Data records
++++++++
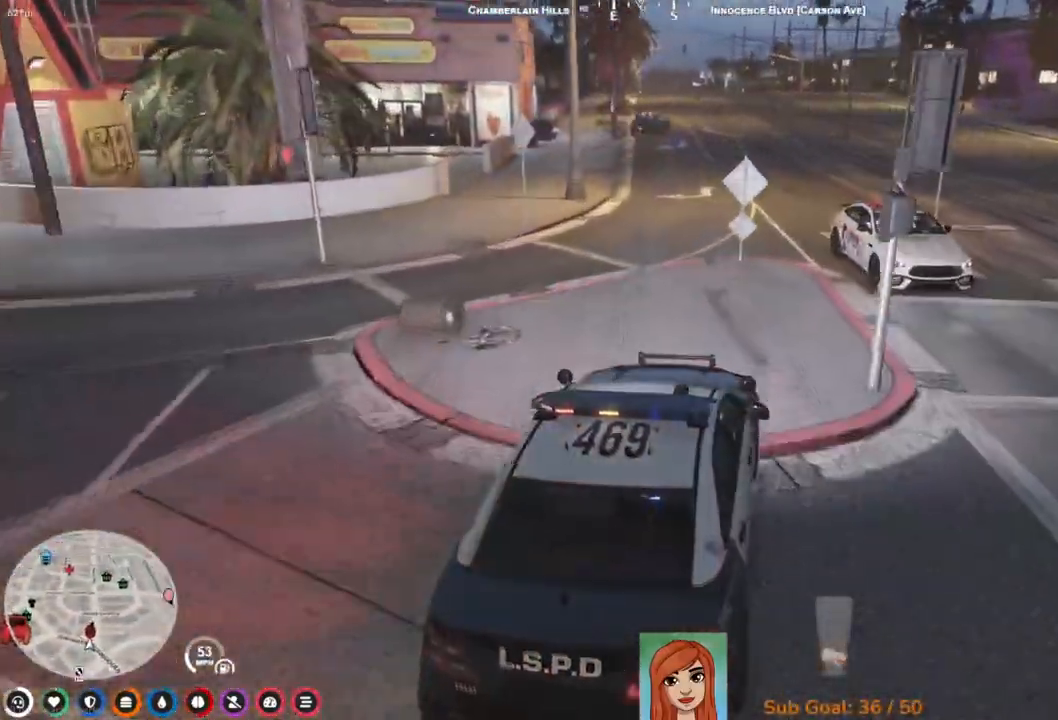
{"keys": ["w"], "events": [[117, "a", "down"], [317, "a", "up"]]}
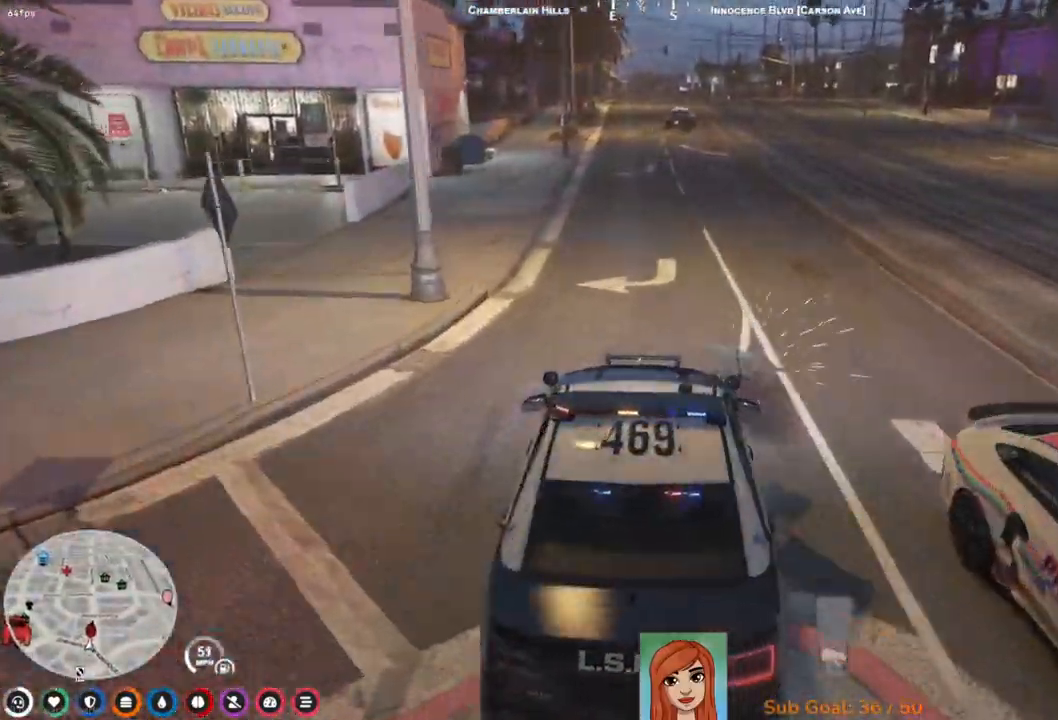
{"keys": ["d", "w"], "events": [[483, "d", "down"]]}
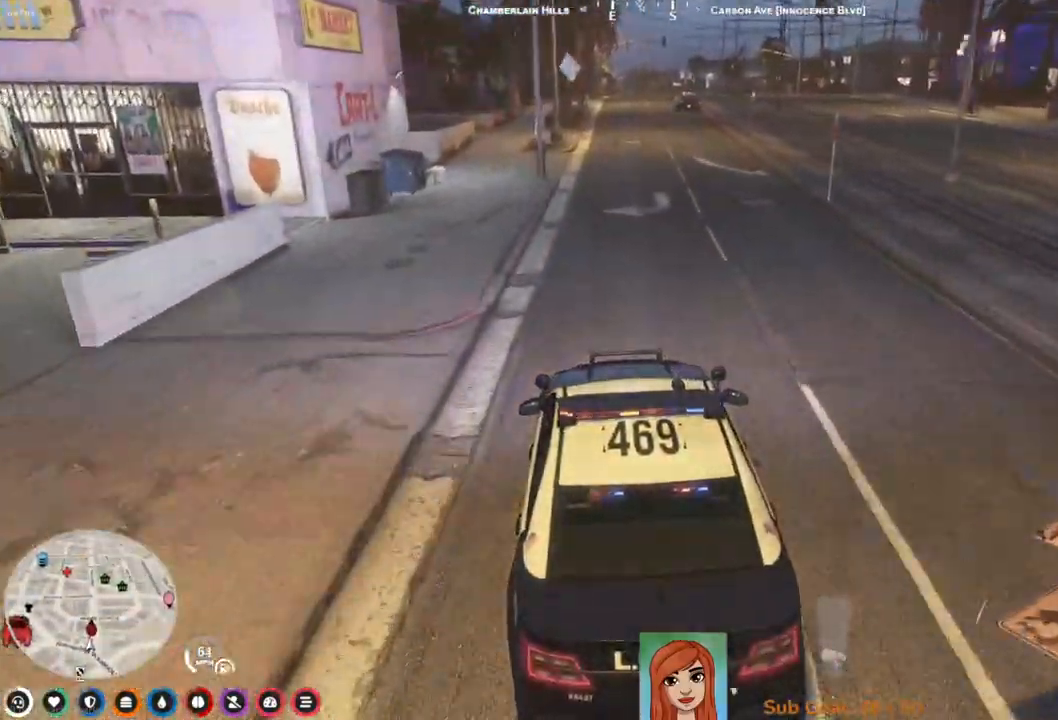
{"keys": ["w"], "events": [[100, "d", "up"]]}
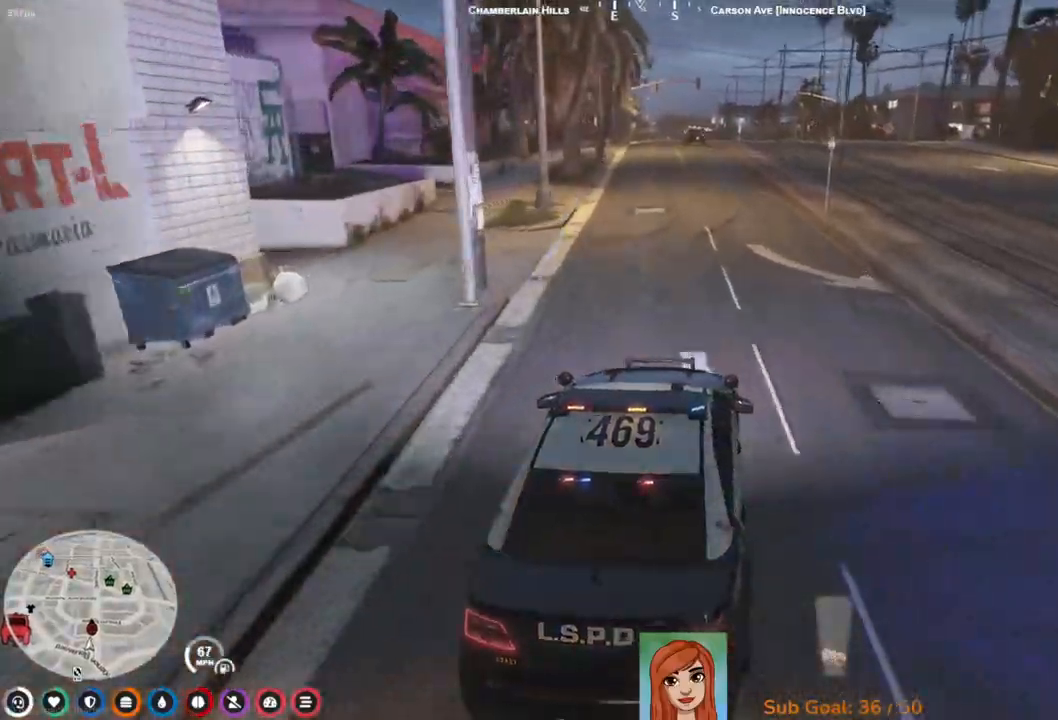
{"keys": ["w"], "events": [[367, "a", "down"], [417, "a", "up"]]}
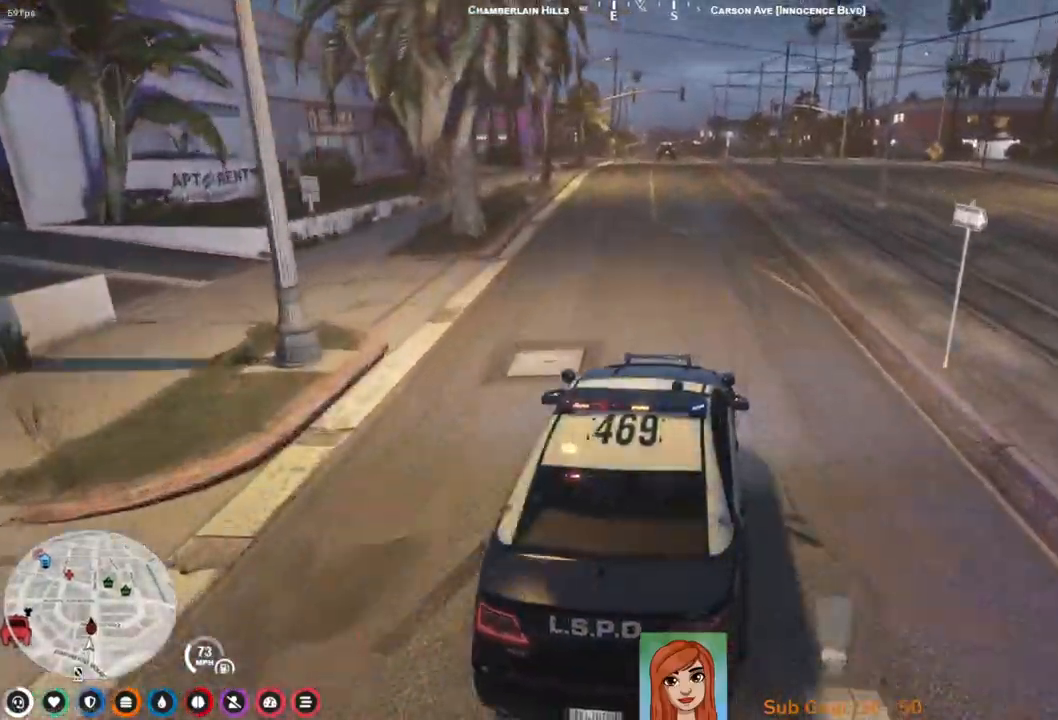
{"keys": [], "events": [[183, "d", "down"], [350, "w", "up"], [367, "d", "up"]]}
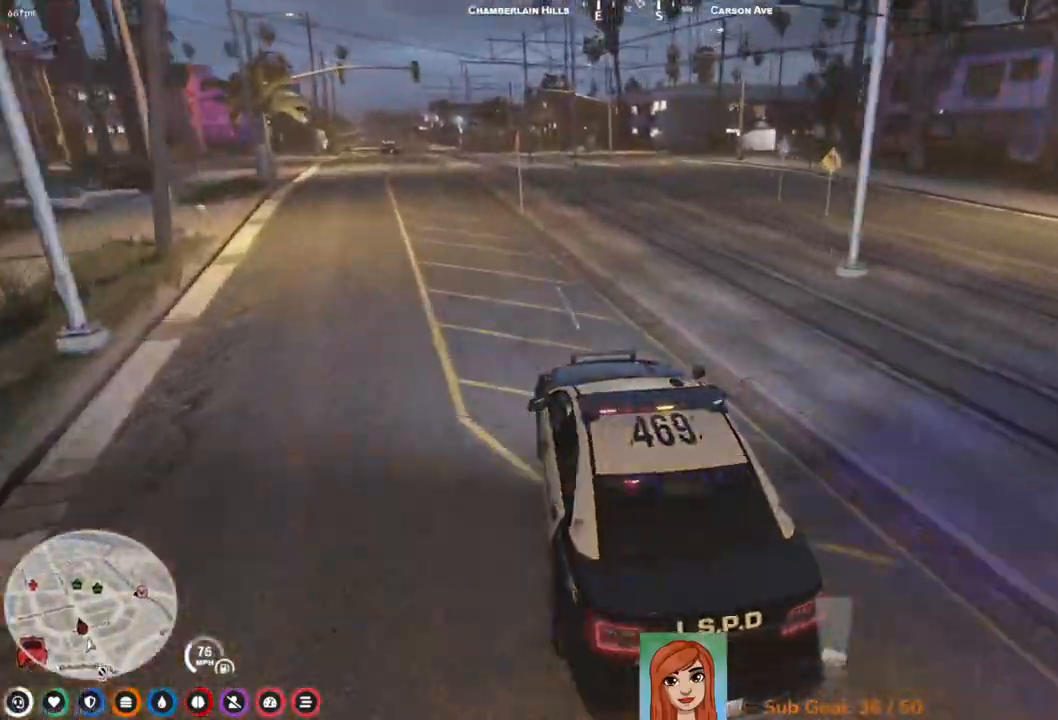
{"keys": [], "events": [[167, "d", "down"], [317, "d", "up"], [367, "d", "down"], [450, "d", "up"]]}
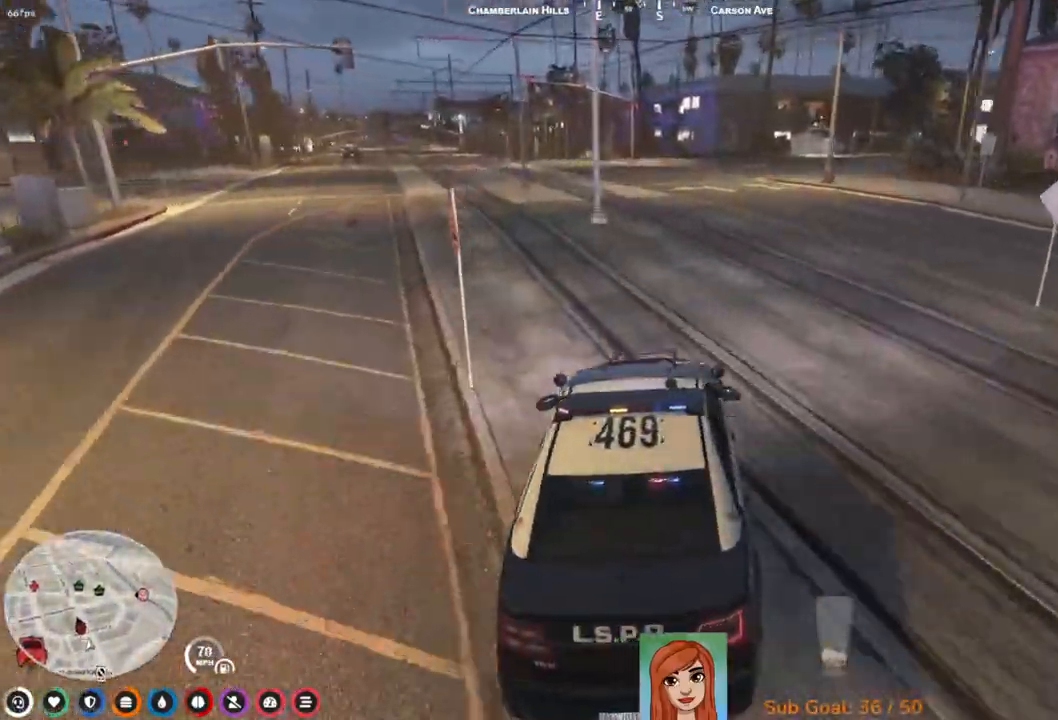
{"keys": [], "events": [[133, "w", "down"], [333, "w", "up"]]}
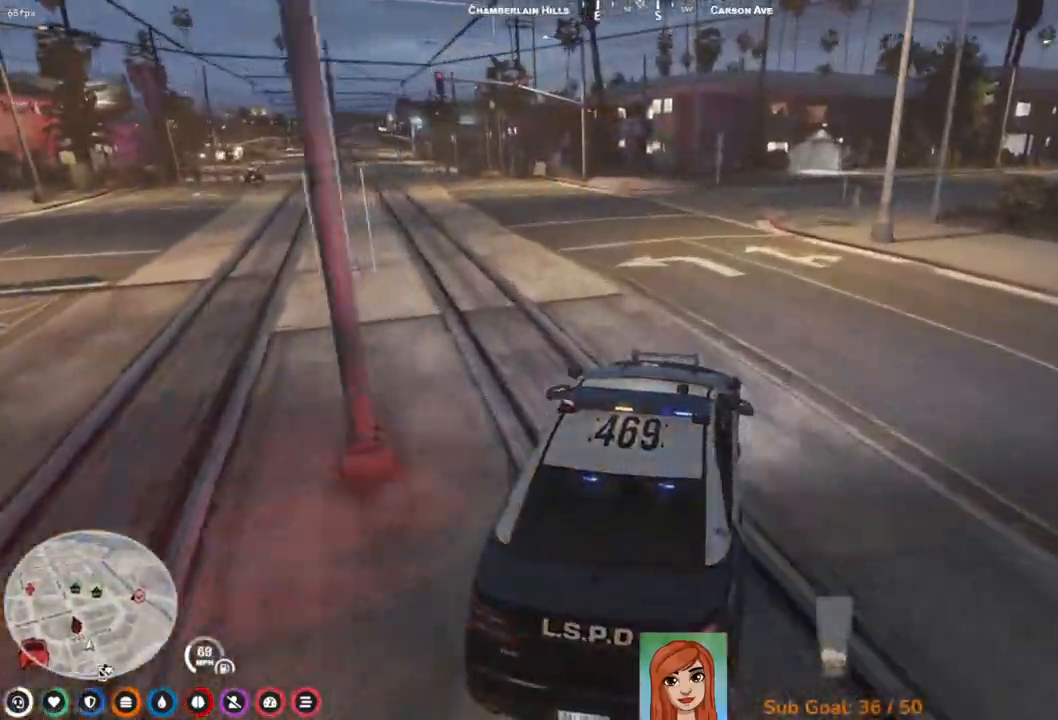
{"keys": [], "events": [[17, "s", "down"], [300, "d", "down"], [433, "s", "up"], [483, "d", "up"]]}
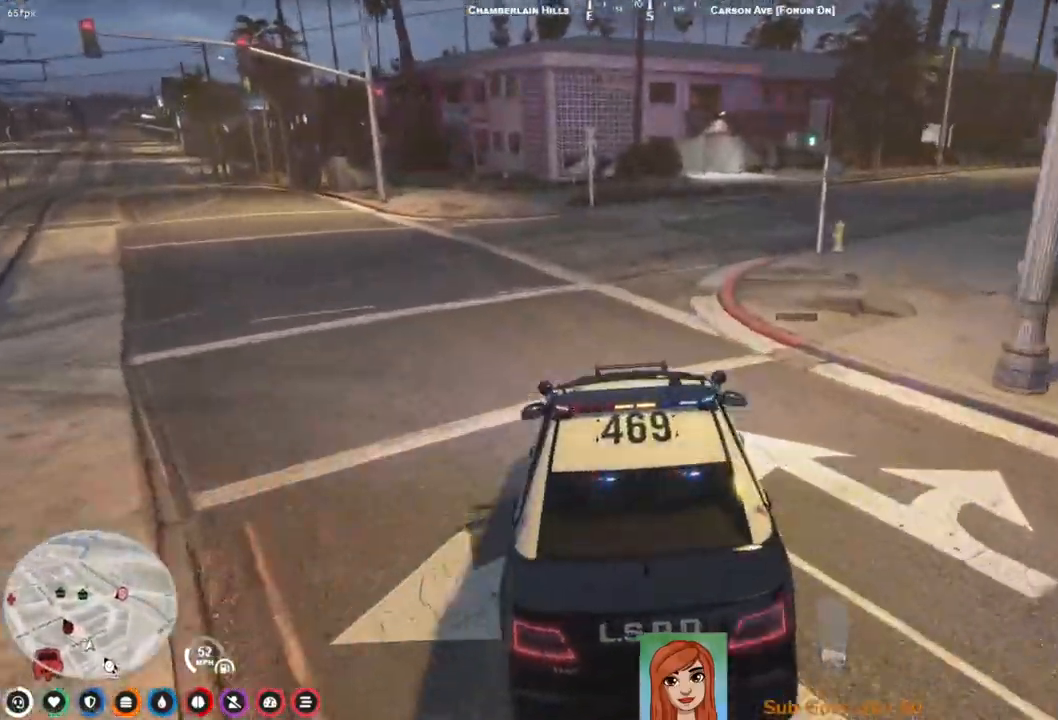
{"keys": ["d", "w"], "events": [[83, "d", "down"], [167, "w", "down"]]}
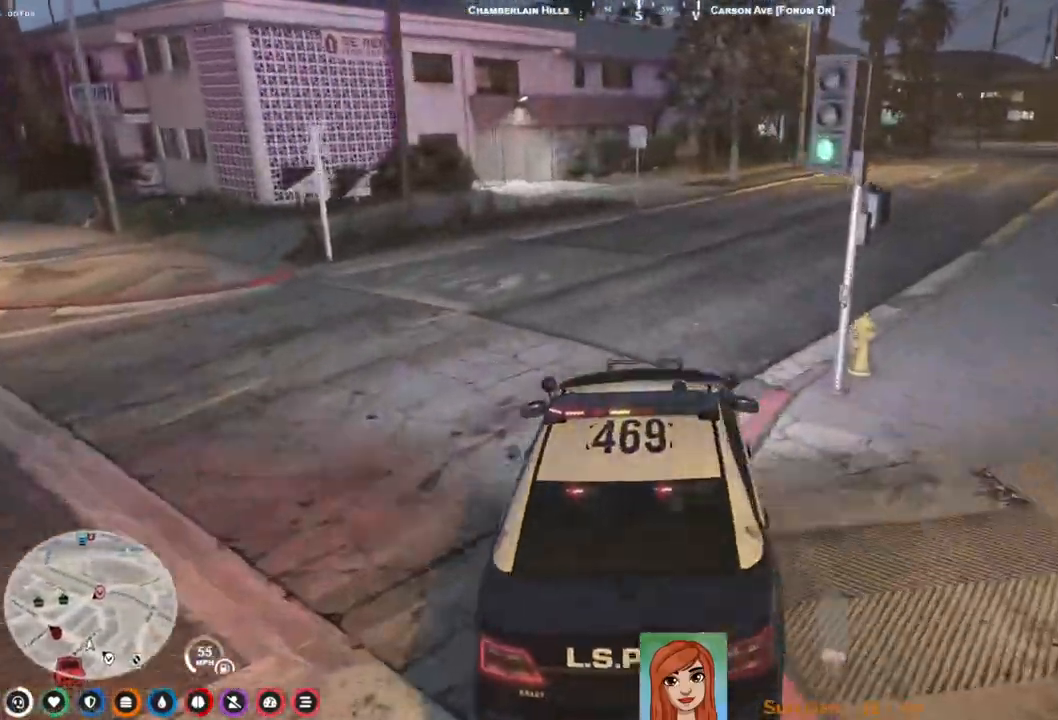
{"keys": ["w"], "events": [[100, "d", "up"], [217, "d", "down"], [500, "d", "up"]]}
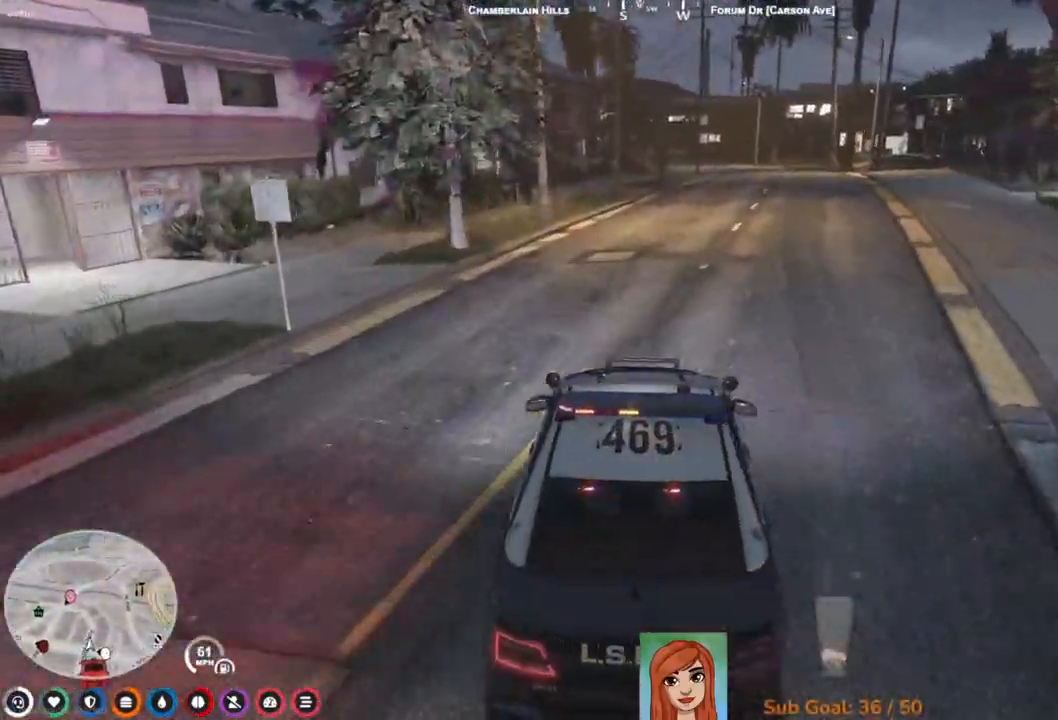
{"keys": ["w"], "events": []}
++++++++
All lines above must be repeated exactly, and the pictures must be omitted.

— Solution to the exercise —
{"keys": ["w"], "events": [[117, "a", "down"], [317, "a", "up"]]}
{"keys": ["d", "w"], "events": [[483, "d", "down"]]}
{"keys": ["w"], "events": [[100, "d", "up"]]}
{"keys": ["w"], "events": [[367, "a", "down"], [417, "a", "up"]]}
{"keys": [], "events": [[183, "d", "down"], [350, "w", "up"], [367, "d", "up"]]}
{"keys": [], "events": [[167, "d", "down"], [317, "d", "up"], [367, "d", "down"], [450, "d", "up"]]}
{"keys": [], "events": [[133, "w", "down"], [333, "w", "up"]]}
{"keys": [], "events": [[17, "s", "down"], [300, "d", "down"], [433, "s", "up"], [483, "d", "up"]]}
{"keys": ["d", "w"], "events": [[83, "d", "down"], [167, "w", "down"]]}
{"keys": ["w"], "events": [[100, "d", "up"], [217, "d", "down"], [500, "d", "up"]]}
{"keys": ["w"], "events": []}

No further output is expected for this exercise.